> _Dataset items_:
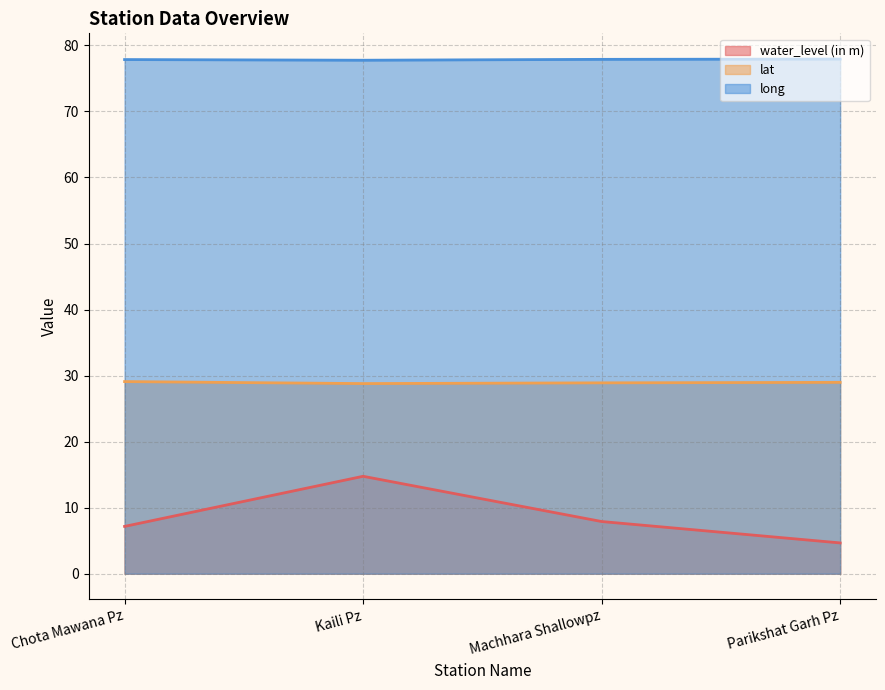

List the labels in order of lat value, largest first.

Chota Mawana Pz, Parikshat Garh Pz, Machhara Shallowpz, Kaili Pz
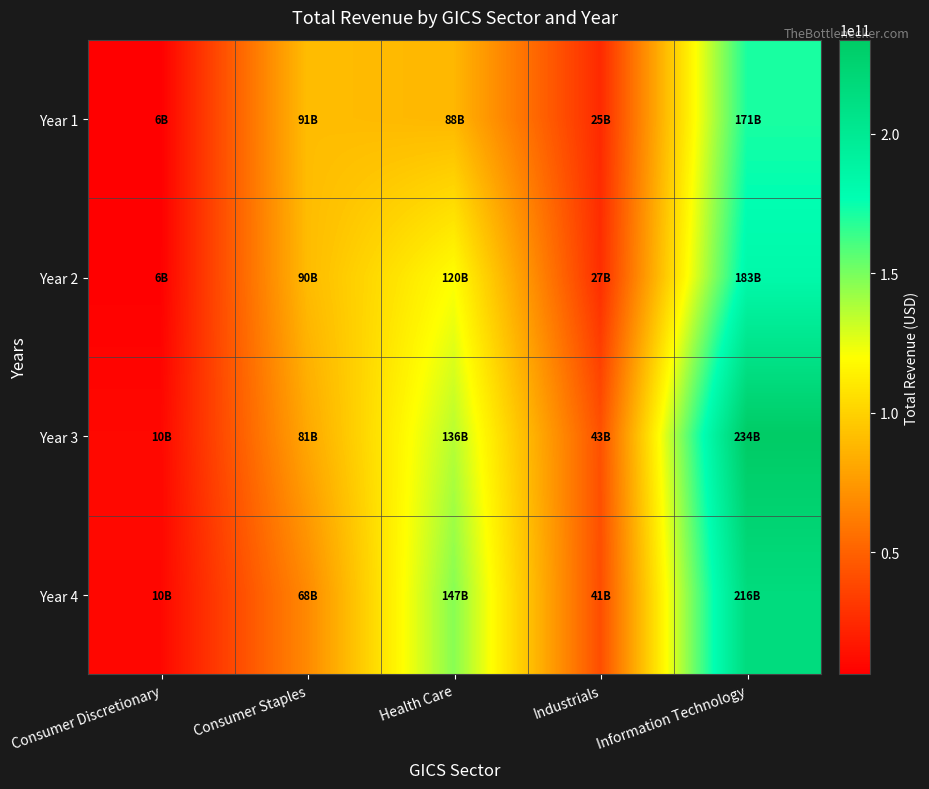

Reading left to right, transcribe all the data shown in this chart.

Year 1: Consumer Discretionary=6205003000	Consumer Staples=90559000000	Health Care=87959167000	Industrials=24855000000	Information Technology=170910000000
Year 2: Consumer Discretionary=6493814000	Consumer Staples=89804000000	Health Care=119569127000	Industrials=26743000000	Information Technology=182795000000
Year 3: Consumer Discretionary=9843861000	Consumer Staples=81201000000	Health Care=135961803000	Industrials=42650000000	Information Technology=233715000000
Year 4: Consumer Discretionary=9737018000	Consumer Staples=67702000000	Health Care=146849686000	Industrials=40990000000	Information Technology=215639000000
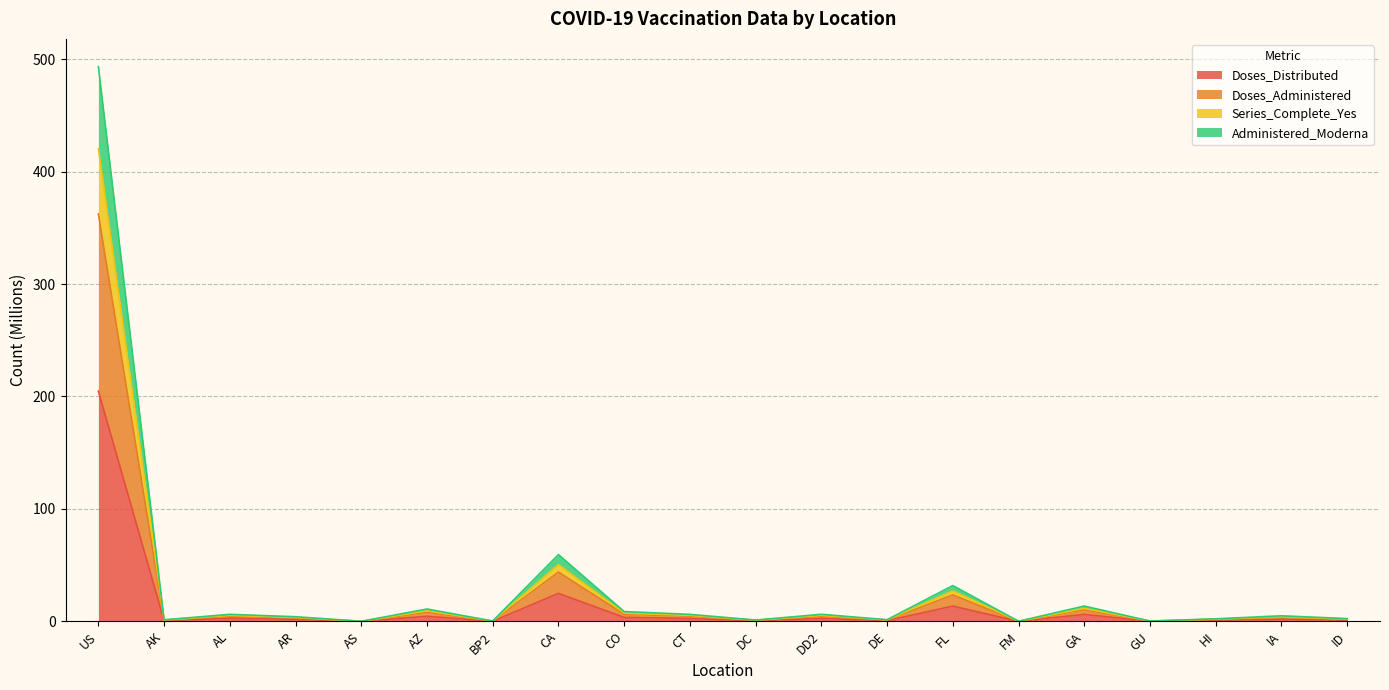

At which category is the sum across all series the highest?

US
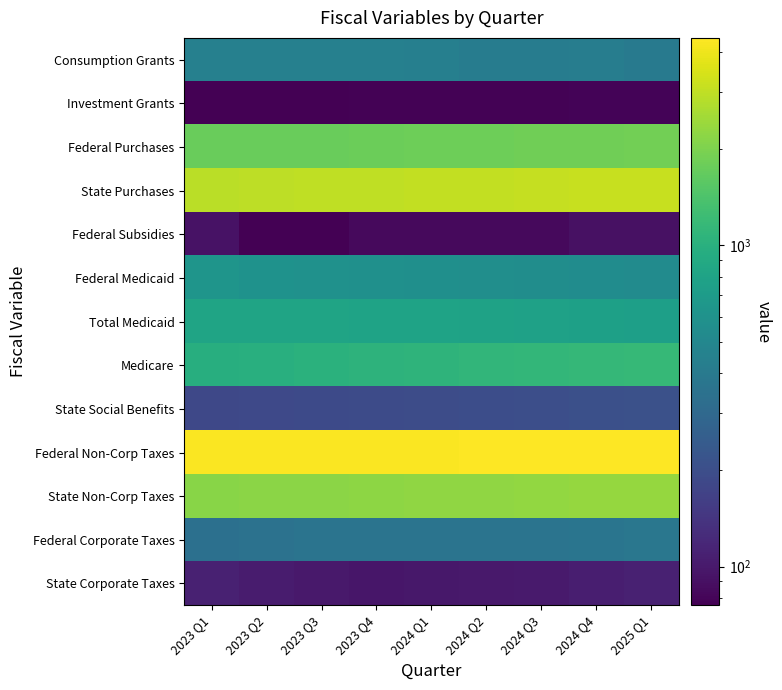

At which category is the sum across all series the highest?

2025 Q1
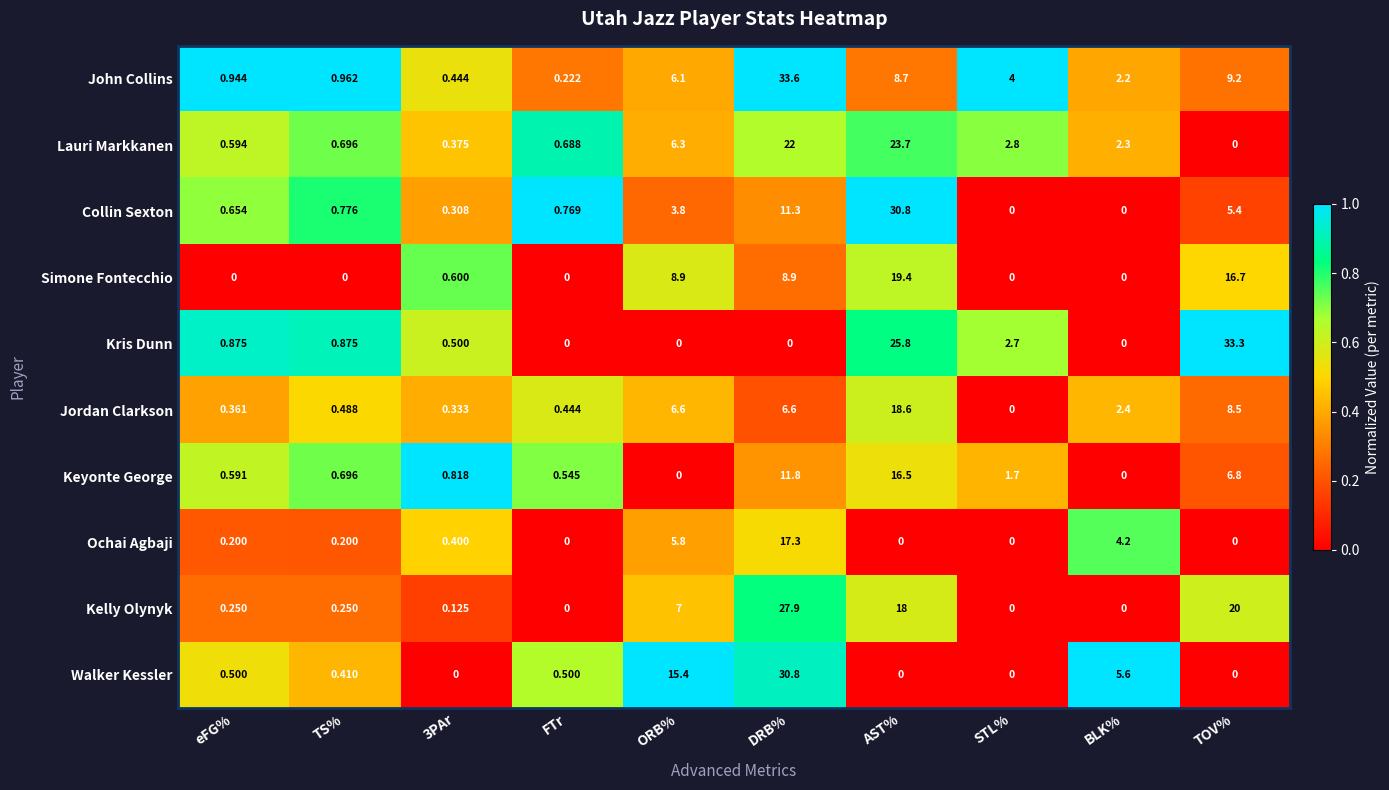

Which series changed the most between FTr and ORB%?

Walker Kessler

==

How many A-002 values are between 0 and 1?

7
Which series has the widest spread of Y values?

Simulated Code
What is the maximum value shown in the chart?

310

> _WHAT YOU HAVE TO DO_: Rewrite the part that opens with the line containing "List the labels" and closes with the line containing "Walker Kessler", replacing "category" with "group" and leaving everything else as it is. Include only that part, and omit the pictures.

> _TASK ANSWER_:
List the labels in order of lat value, largest first.

Chota Mawana Pz, Parikshat Garh Pz, Machhara Shallowpz, Kaili Pz

Reading left to right, transcribe all the data shown in this chart.

Year 1: Consumer Discretionary=6205003000	Consumer Staples=90559000000	Health Care=87959167000	Industrials=24855000000	Information Technology=170910000000
Year 2: Consumer Discretionary=6493814000	Consumer Staples=89804000000	Health Care=119569127000	Industrials=26743000000	Information Technology=182795000000
Year 3: Consumer Discretionary=9843861000	Consumer Staples=81201000000	Health Care=135961803000	Industrials=42650000000	Information Technology=233715000000
Year 4: Consumer Discretionary=9737018000	Consumer Staples=67702000000	Health Care=146849686000	Industrials=40990000000	Information Technology=215639000000

At which group is the sum across all series the highest?

US

At which group is the sum across all series the highest?

2025 Q1

Which series changed the most between FTr and ORB%?

Walker Kessler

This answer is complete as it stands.